US crude oil rose on Friday as data showed strong jobs growth in the United States and Brent followed suit as investors cast doubt on reports Libya's oil ports were about to reopen. Both benchmarks retraced earlier gains as the US equities markets fell later in the trading session after earlier hitting intraday record highs following the March US non-farm payrolls report showing 192,000 jobs were added in March.
The figure was seen to confirm that the economic weakness of January and February was due to bad weather. Expectations had been building that an eight-month blockage of Libya's oil export ports would end after rebels and the government said they were close to an agreement. The Libyan government said it had seen evidence of "good intentions" at indirect talks with eastern rebels that could lead to renewed exports.
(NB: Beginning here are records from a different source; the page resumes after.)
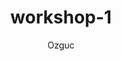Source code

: ---
layout: code
author: Ozguc
title: workshop-1
thumbnail: ocapunam-7.png
week-assignment: 7
code: ocapunam/ocapunam-workshop-1
---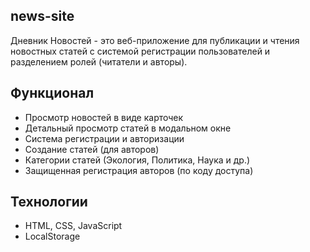 ## news-site

Дневник Новостей - это веб-приложение для публикации и чтения новостных статей с системой регистрации пользователей и разделением ролей (читатели и авторы).

## Функционал

-  Просмотр новостей в виде карточек
-  Детальный просмотр статей в модальном окне
-  Система регистрации и авторизации
-  Создание статей (для авторов)
-  Категории статей (Экология, Политика, Наука и др.)
-  Защищенная регистрация авторов (по коду доступа)

## Технологии

- HTML, CSS, JavaScript
- LocalStorage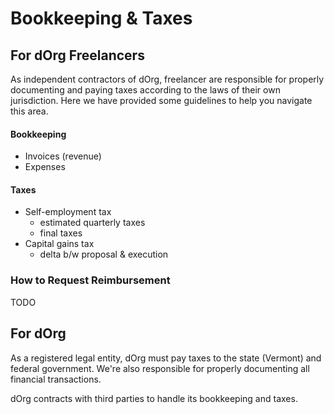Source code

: # Bookkeeping & Taxes

## For dOrg Freelancers

As independent contractors of dOrg, freelancer are responsible for properly documenting and paying taxes according to the laws of their own jurisdiction. Here we have provided some guidelines to help you navigate this area. 

#### Bookkeeping

* Invoices \(revenue\)
* Expenses 

#### Taxes

* Self-employment tax
  * estimated quarterly taxes
  * final taxes
* Capital gains tax
  * delta b/w proposal & execution

### How to Request Reimbursement

TODO

## For dOrg

As a registered legal entity, dOrg must pay taxes to the state \(Vermont\) and federal government. We're also responsible for properly documenting all financial transactions.

dOrg contracts with third parties to handle its bookkeeping and taxes.



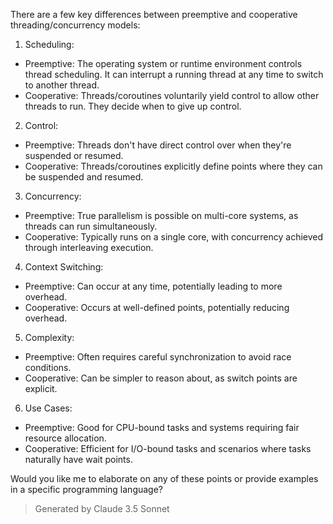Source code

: There are a few key differences between preemptive and cooperative threading/concurrency models:

1. Scheduling:

- Preemptive: The operating system or runtime environment controls thread scheduling. It can interrupt a running thread at any time to switch to another thread.
- Cooperative: Threads/coroutines voluntarily yield control to allow other threads to run. They decide when to give up control.

2. Control:

- Preemptive: Threads don't have direct control over when they're suspended or resumed.
- Cooperative: Threads/coroutines explicitly define points where they can be suspended and resumed.

3. Concurrency:

- Preemptive: True parallelism is possible on multi-core systems, as threads can run simultaneously.
- Cooperative: Typically runs on a single core, with concurrency achieved through interleaving execution.

4. Context Switching:

- Preemptive: Can occur at any time, potentially leading to more overhead.
- Cooperative: Occurs at well-defined points, potentially reducing overhead.

5. Complexity:

- Preemptive: Often requires careful synchronization to avoid race conditions.
- Cooperative: Can be simpler to reason about, as switch points are explicit.

6. Use Cases:

- Preemptive: Good for CPU-bound tasks and systems requiring fair resource allocation.
- Cooperative: Efficient for I/O-bound tasks and scenarios where tasks naturally have wait points.

Would you like me to elaborate on any of these points or provide examples in a specific programming language?


> Generated by Claude 3.5 Sonnet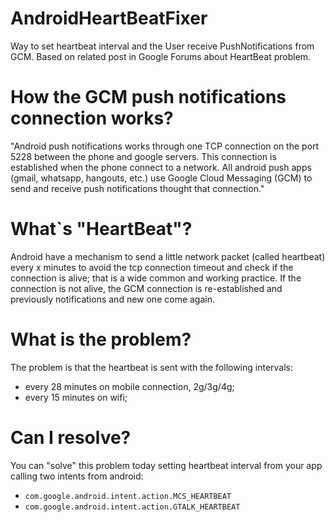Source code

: AndroidHeartBeatFixer
=====================
Way to set heartbeat interval and the User receive PushNotifications from GCM. Based on related post in Google Forums about HeartBeat problem.


How the GCM push notifications connection works?
==================================================

"Android push notifications works through one TCP connection on the port 5228 between the phone and google servers. This connection is established when the phone connect to a network. All android push apps (gmail, whatsapp, hangouts, etc.) use Google Cloud Messaging (GCM) to send and receive push notifications thought that connection."

What`s "HeartBeat"?
===================
Android have a mechanism to send a little network packet (called heartbeat) every x minutes to avoid the tcp connection timeout and check if the connection is alive; that is a wide common and working practice. If the connection is not alive, the GCM connection is re-established and previously  notifications and new one come again.

What is the problem?
====================
The problem is that the heartbeat is sent with the following intervals: 
- every 28 minutes on mobile connection, 2g/3g/4g;
- every 15 minutes on wifi;

Can I resolve?
===============

You can "solve" this problem today setting heartbeat interval from your app calling two intents from android:
* ``com.google.android.intent.action.MCS_HEARTBEAT``
* ``com.google.android.intent.action.GTALK_HEARTBEAT``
Previous reports of the reopening of ports have proven false and investors suspect there will again be no breakthrough. "In the oil market it is Libya that is pulling the strings," said David Hufton, managing director of London brokerage PVM Oil Associates. "High hopes of an imminent settlement with rebels in the east of the country have been punctured."
May Brent crude rose 57 cents to settle at $106.72 a barrel, down 1.3 percent for the week. US crude for May gained 85 cents to settle at $101.14 a barrel, after earlier notching a high of $101.63. Front-month US crude fell 0.6 cents on the week, its first weekly loss in three weeks. The spread between Brent and US crude, also known as West Texas Intermediate or WTI, had narrowed to as low as $4.81 by mid-week as Brent lost more than $3 on hopes that Libyan oil would soon be back online. It widened to nearly $6 on Thursday before narrowing again on Friday to settle at $5.58.
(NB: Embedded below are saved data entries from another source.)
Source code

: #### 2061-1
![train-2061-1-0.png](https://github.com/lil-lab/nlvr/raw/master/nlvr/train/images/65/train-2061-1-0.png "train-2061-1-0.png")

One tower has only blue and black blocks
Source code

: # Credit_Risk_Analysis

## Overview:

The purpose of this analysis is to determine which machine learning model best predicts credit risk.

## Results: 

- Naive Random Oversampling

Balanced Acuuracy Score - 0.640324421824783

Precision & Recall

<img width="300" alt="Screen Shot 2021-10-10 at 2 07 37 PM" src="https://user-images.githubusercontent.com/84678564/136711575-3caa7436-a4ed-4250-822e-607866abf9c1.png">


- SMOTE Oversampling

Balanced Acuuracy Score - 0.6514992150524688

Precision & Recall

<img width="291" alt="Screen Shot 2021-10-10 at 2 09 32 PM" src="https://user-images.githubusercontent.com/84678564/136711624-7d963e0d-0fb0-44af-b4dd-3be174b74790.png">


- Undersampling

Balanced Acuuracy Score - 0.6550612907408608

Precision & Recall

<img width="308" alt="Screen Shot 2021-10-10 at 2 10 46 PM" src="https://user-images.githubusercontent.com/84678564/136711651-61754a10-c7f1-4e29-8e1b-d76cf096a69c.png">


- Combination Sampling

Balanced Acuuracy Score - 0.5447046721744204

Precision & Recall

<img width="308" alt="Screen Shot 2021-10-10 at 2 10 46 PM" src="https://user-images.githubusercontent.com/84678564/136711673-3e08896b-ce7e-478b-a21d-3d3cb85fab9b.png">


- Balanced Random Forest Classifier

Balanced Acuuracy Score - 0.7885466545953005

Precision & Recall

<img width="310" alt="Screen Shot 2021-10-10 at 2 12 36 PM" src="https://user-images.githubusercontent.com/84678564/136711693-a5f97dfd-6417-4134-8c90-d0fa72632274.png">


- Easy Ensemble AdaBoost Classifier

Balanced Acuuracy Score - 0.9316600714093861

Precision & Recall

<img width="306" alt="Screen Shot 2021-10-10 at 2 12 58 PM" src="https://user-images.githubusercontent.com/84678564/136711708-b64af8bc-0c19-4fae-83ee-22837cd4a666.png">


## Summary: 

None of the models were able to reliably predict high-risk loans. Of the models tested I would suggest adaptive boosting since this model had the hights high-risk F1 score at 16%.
"The spread's in today by about 50 cents, which suggests that concerns about Libyan oil making its way back onto the world market place has kind of run its course, and the focus is back on Cushing oil flowing down to the Gulf Coast," said Gene McGillian, an analyst at Tradition Energy in Stamford, Connecticut. The restart of Libya's eastern oil ports could release about 600,000 barrels per day (bpd) of crude, bumping up the Opec producer's output from around 150,000 bpd but still far from the 1.4 million bpd it produced last July.
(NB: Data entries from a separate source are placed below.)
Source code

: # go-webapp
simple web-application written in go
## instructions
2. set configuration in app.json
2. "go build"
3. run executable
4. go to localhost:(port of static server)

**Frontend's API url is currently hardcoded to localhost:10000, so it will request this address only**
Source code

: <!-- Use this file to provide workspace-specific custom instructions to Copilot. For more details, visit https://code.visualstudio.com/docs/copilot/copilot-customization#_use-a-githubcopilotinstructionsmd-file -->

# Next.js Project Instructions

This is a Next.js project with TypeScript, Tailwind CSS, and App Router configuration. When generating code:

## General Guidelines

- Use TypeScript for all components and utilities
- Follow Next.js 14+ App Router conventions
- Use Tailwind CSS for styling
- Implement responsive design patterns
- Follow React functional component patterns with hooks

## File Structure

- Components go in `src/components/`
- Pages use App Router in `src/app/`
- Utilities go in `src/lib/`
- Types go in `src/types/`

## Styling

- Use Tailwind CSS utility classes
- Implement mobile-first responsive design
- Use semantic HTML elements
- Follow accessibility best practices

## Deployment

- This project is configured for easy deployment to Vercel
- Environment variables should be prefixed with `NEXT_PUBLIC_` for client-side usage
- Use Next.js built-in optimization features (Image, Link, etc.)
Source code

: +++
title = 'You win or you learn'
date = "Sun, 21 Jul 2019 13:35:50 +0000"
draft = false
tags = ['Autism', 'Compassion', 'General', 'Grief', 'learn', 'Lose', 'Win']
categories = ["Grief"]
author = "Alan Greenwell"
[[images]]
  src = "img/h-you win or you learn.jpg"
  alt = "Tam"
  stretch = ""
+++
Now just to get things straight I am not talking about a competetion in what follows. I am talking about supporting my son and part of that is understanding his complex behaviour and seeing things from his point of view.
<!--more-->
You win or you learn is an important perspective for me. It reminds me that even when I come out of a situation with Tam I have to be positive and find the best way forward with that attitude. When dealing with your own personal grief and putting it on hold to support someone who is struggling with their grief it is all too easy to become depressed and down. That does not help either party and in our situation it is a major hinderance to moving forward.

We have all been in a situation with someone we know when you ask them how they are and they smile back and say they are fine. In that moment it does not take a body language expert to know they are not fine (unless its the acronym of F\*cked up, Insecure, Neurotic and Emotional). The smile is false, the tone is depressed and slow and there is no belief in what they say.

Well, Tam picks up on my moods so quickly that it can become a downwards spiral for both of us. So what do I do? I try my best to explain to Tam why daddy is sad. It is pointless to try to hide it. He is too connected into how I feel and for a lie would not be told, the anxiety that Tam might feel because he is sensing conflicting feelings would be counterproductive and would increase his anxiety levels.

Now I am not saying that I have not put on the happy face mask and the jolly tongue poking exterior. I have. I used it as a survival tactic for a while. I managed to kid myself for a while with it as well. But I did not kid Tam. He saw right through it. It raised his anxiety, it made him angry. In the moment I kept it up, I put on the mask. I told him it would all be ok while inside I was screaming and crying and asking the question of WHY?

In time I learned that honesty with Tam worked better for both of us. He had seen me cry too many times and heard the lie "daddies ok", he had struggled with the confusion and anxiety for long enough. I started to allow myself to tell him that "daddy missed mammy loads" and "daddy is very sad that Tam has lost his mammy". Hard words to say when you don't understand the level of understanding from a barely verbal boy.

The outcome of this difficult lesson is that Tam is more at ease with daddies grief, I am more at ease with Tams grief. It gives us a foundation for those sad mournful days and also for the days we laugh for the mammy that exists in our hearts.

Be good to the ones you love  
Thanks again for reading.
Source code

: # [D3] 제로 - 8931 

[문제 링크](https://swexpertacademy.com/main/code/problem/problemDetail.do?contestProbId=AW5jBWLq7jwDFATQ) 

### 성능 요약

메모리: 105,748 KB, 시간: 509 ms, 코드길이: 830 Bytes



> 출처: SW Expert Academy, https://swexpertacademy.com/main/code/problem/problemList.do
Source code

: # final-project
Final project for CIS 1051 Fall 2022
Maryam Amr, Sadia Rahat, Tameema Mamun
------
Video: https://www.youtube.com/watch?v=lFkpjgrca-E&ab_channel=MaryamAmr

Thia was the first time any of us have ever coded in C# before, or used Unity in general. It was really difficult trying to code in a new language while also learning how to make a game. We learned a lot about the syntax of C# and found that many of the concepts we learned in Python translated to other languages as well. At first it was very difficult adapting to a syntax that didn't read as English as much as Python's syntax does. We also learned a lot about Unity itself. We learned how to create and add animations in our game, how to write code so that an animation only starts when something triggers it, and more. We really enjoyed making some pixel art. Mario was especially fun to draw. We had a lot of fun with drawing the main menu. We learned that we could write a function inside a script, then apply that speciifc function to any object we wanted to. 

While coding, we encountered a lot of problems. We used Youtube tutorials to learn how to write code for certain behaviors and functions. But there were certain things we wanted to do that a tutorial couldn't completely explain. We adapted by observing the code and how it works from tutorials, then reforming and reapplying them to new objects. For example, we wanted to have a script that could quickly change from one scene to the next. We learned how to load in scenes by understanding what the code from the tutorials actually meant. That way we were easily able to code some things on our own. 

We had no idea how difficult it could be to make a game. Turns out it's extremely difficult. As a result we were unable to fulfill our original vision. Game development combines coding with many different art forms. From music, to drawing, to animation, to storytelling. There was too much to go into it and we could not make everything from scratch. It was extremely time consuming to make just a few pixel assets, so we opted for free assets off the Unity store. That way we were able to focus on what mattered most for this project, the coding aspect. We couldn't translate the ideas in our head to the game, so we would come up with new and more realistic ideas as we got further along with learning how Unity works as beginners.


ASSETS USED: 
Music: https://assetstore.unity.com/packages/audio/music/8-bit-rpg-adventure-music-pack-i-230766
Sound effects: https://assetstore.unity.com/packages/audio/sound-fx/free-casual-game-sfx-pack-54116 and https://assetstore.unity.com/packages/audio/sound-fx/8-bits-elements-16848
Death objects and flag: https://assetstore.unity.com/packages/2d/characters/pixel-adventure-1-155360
Investors remained cautious after a breakdown in agreements between the Libyan government and rebels earlier this year. Geopolitical risk buoyed oil markets ahead of the weekend, despite a falling US equities market, analysts said, citing the ongoing tensions in Libya and between Russia and Ukraine. Britain urged its European Union partners on Friday to press ahead with preparing tough economic sanctions against Russia, saying large numbers of Russian forces remained on Ukraine's eastern border and there had been only a "token" withdrawal.
"It's hard to get too bearish going into the weekend with so many unknowns - Russia, Ukraine, Libya," said Phil Flynn, an analyst with the Price Futures Group in Chicago, Illinois. "People don't want to be short in case something hits the fan over the weekend, which it very well could, given all the saber-rattling that's going on."